Say the word "privacy," and most of us think of online privacy--along with the never-ending battle against spyware, tracking, and other opponents of the cause.
What many people don't realize, however, is that our operating systems typically record things about us, too, such as the activities we perform on them and the files we use. That can be helpful, enabling things like quick access to that document we were just working on, for example; it can also be a problem, since anyone who gains access to your computer can potentially see all that stuff as well.
We're all accustomed by now to "Do Not Track" features in our Web browsers, for example, but new technology in Canonical's forthcoming Ubuntu Linux 12.04 will reportedly put similar privacy controls in users' hands at the level of the operating system itself.

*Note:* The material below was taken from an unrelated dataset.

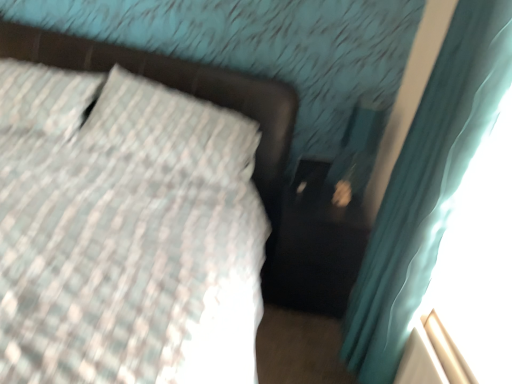
Describe the element at coordinates (426, 186) in the screenshot. I see `teal fabric curtain at right` at that location.

The image size is (512, 384). I want to click on teal fabric curtain at right, so click(x=426, y=186).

'You Can Delete Your Activity Log'
Specifically, Ubuntu Linux 12.04 "Precise Pangolin"--now in beta--will introduce new, OS-wide privacy settings that give users a way to delete portions of their activity log, disable logging altogether for certain files and applications, or completely disable activity logging across the board, according to a Thursday blog post from the Electronic Frontier Foundation (EFF).
The result, notes EFF Web Developer Micah Lee, is that "you can now delete your GNOME activity log from the past hour, day, week, a specific date range, or everything stored on your computer."
Users can also choose to disable Ubuntu's logging of activity on their Pidgin chat software, say, though they'd also have to disable Pidgin's own logging to eliminate all their chat history, Lee writes.
To disable all activity logging on the computer, users can simply turn off the "Record Activity" switch.
'A Worthy Objective'
To enable easy access to this new level of control, the Ubuntu team has integrated the Activity Log Manager user interface for the software's Zeitgeist event logger into Ubuntu's System Settings application, reports The H.
It sounds like the EFF approves of the effort.
"Retrofitting operating systems to support privacy against local attackers is a worthy objective, but not an easy one," Lee concludes. "We hope that Ubuntu and other projects will be in this for the long haul."